Noção de Voz e de Testemunha
«Você encontrava-se ali», «você mesma», diz o texto implicando o leitor na voz narrativa, levando-o a vestir a pele da mulher que o narra, sentindo-lhe os pés «intumescidos» pelo palmilhar da cidade, a Babel perfeita «para pessoas sem raízes ou enjoadas da ficção absurda da identidade», confirmando-lhe as «têmporas ardentes» de quem estudou para uma carreira inútil, atestando-lhe até a Anedonia, doença «cujos sintomas são a infelicidade e não encontrar prazer nas coisas que outros desfrutam». Com o fenómeno de linguagem que cria a ambiguidade da voz narrativa, Rui Herbon compromete, com mestria, o leitor enquanto testemunha da dimensão opaca da vida, permite-lhe transformar a sua própria experiência, a partir da experiência verbal do texto, pensar a solidão existencial através do seu reconhecimento. «Compreender, em definitivo, é render uma homenagem de entrega», lê-se sobre a verosimilhança do relato deste romance que se ajusta «às referências da época» e, como no romance da mulher, «abundam as metáforas», o discurso é «marcadamente nietzcheano» e, acrescento, dostoievskiano.

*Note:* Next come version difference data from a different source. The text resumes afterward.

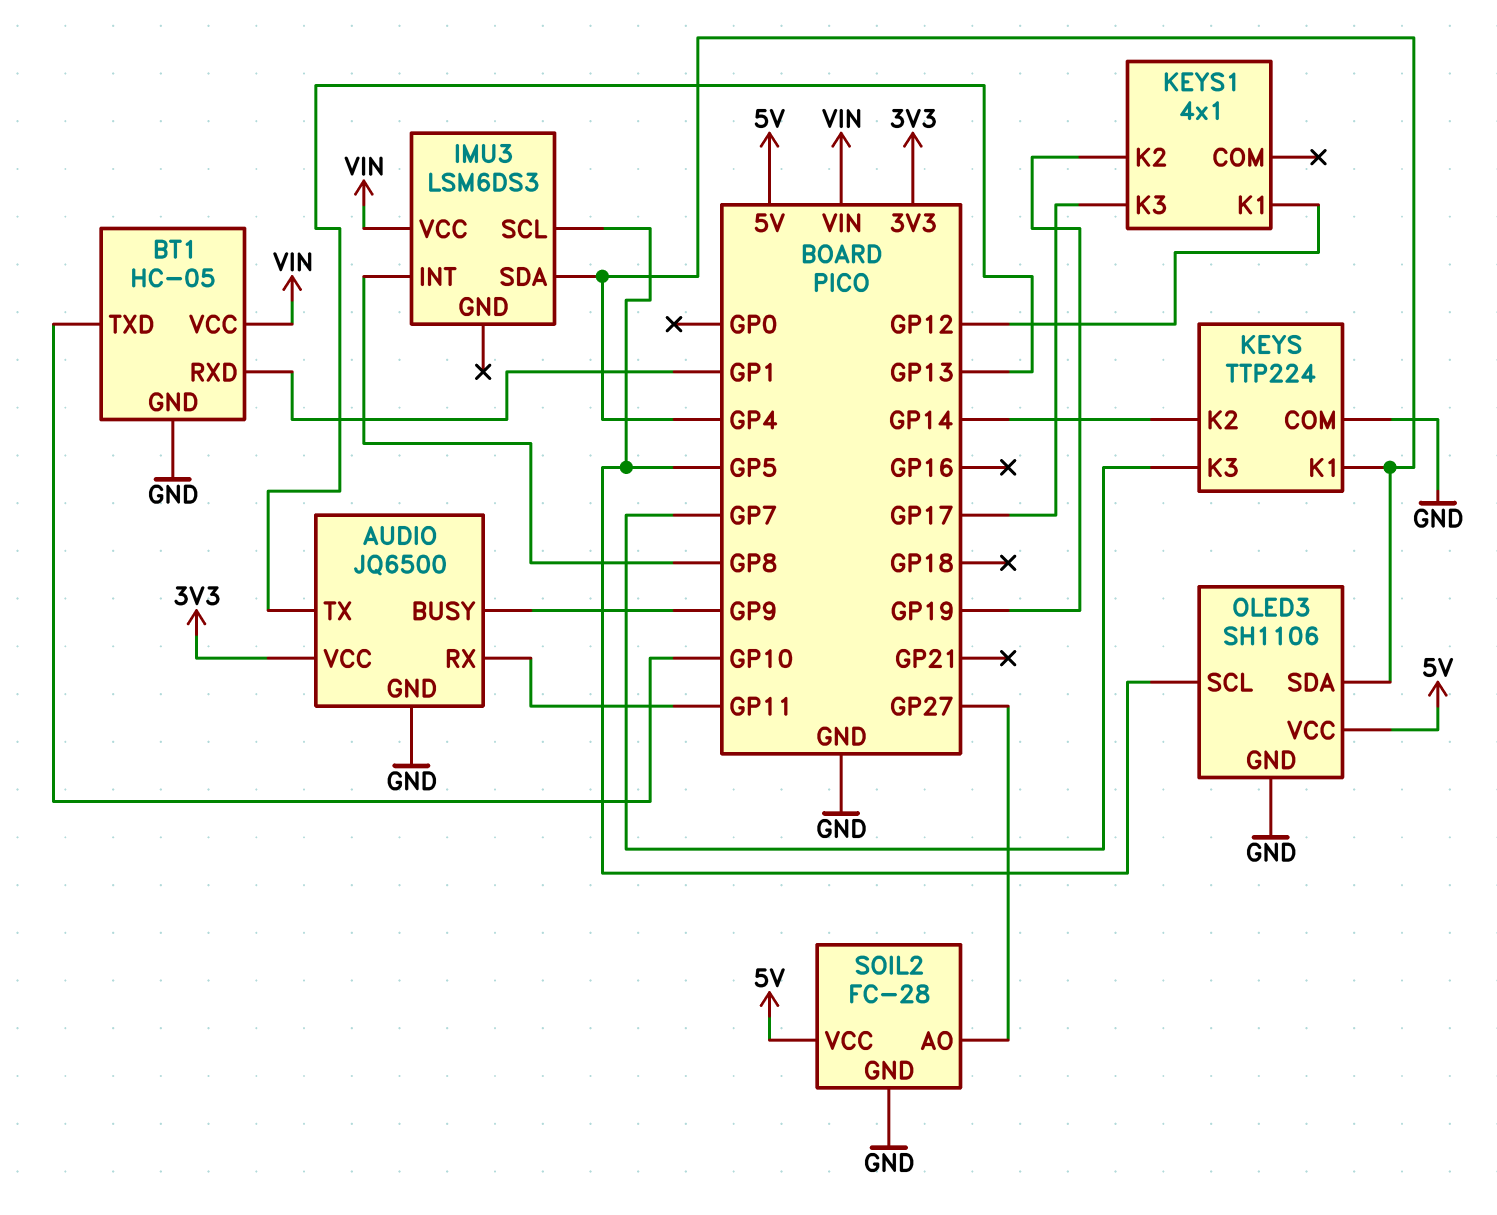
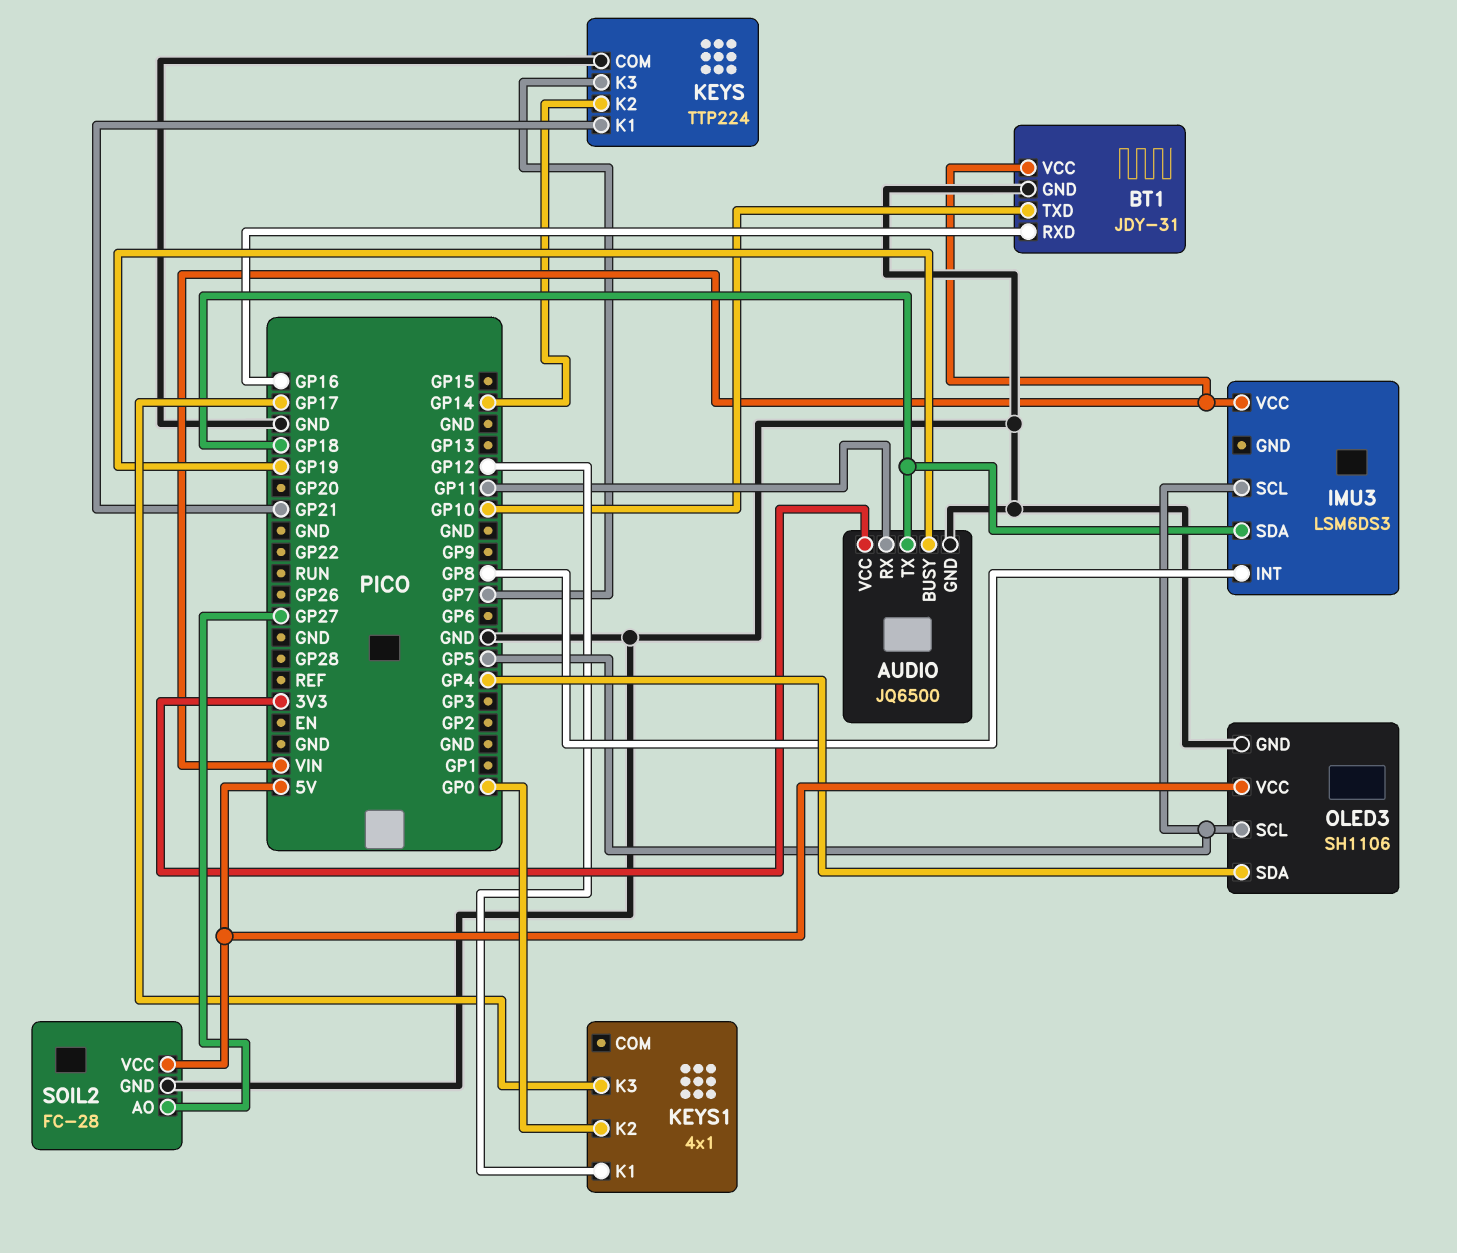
AUDIO pin BUSY: GP9 -> GP19
AUDIO pin TX: GP13 -> GP18
BT1: HC-05 -> JDY-31
BT1 pin RXD: GP1 -> GP16
IMU3 pin SDA: GP4 -> GP18
KEYS pin K1: GP4 -> GP21
KEYS1 pin K2: GP19 -> GP0

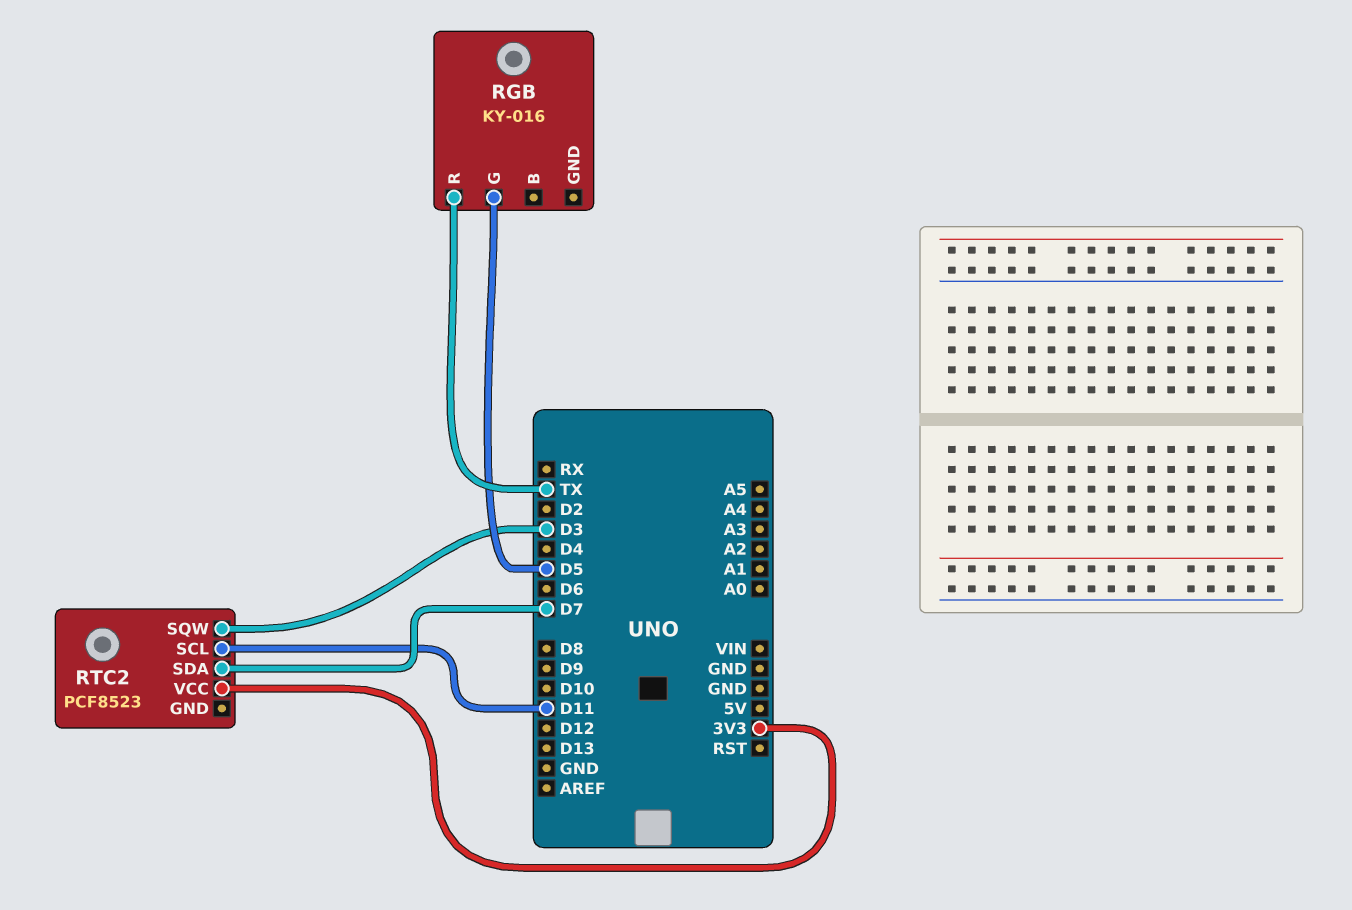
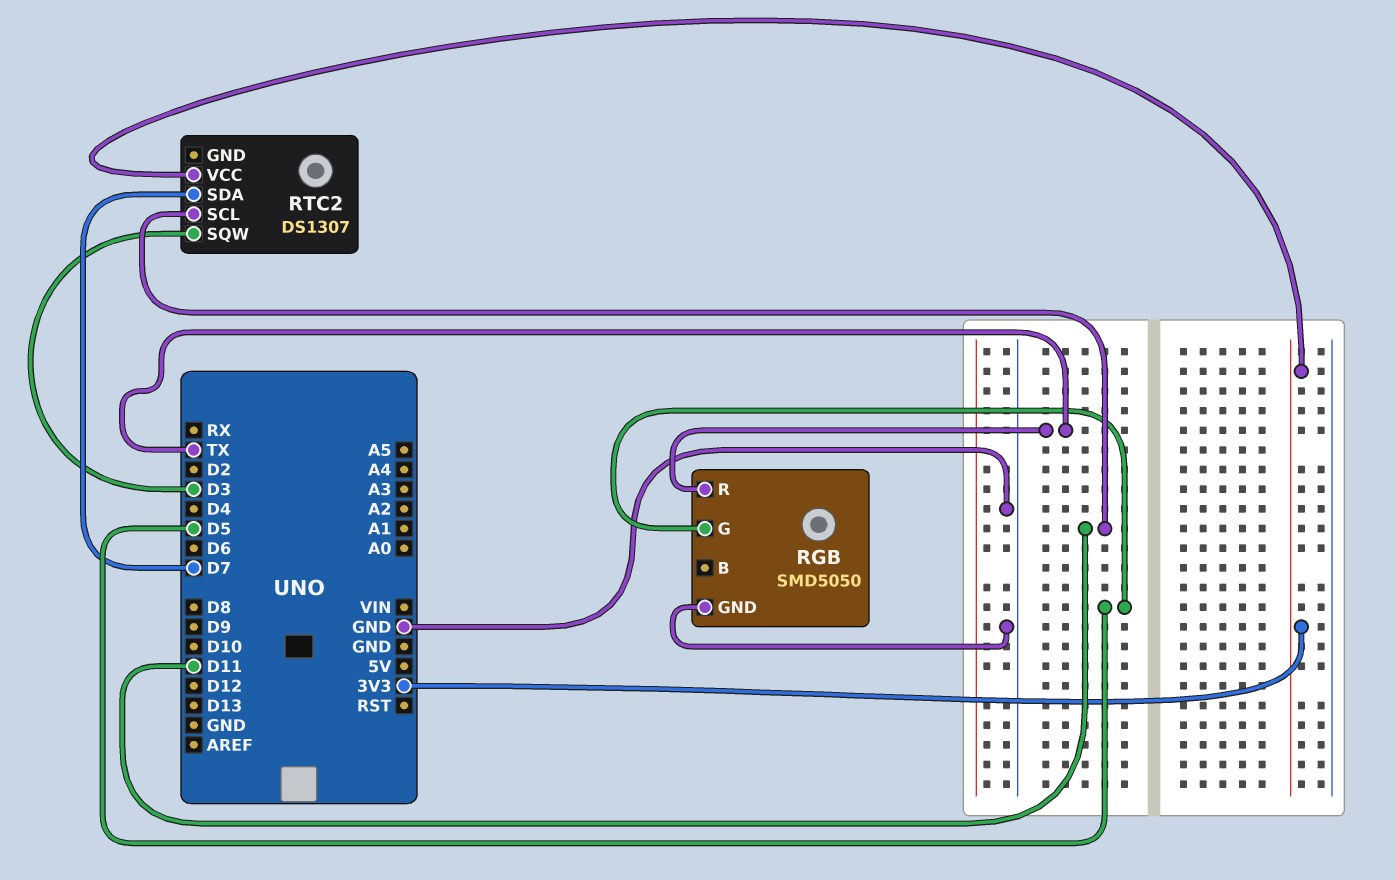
RGB: KY-016 -> SMD5050
RGB pin GND: none -> GND
RTC2: PCF8523 -> DS1307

Com efeito, se o jogo dostoievskiano é um ritual de prazer e sobrevivência que apresenta à razão do homem outras razões alternativas que, confrontado com elas, não as pode ignorar, em O Romper das Ondas o leitor observa as personagens vertidas num qualquer jogo de cartas, mais ou menos clandestino, na roleta de um casino ou na da vida, projectando-se, também ele, na sua condição de jogador, não como forma de se alhear do real, mas de se ligar ao real, tentando inventar o jogo dos outros e reinventar-se. A metáfora do jogo entronca na própria construção da obra literária, com este O Romper das Ondas a lançar a reflexão sobre a procura do cânone e a fazer o leitor testemunha de todo o processo: o romance que a mulher escreve está «cheio de subentendidos», é «falso como uma pérola fabricada pelo homem», e há que fazer uma sinopse para agradar aos leitores e à crítica.
Na terceira, e última, parte, volta-se ao início, volta a ouvir-se o adágio, a mulher está novamente só, com o romance «perpetuamente inacabado», com o «futuro em branco», à espera de «um esplendor incerto» que ponha outra vez a sua vida em jogo: é a espiral do tempo que se «cinge cada vez mais ao centro», um vicioso e irremediável centro de inquietação.
O Romper das Ondas, Rui Herbon; Parceria A.M. Pereira, Lisboa, 2009
Nota: Livros de Rui Herbon: Voar como os Pássaros, Chorar como as Nuvens (Um Filme Português), Prémio Eixo-Atlântico de Narrativa Galega e Portuguesa 2002; Absinto (A Inútil Deambulação da Escrita), Prémio António Paulouro 2004, da cidade Fundão; Os Girassóis.
Não editados, mas premiados, Rui Herbon tem: Eterno Retorno, Prémio Afonso Lopes Vieira 2005, da cidade de Leiria, Prémio Orlando Gonçalves 2005, da Amadora e Menção Honrosa no Prémio Alves Redol 2005, de Vila Franca de Xira; A Preto e Branco, livro de contos, Prémio Nacional de Literatura Lions de Portugal 2007; Masoch, Prémio Maria Matos 2007 de Dramaturgia.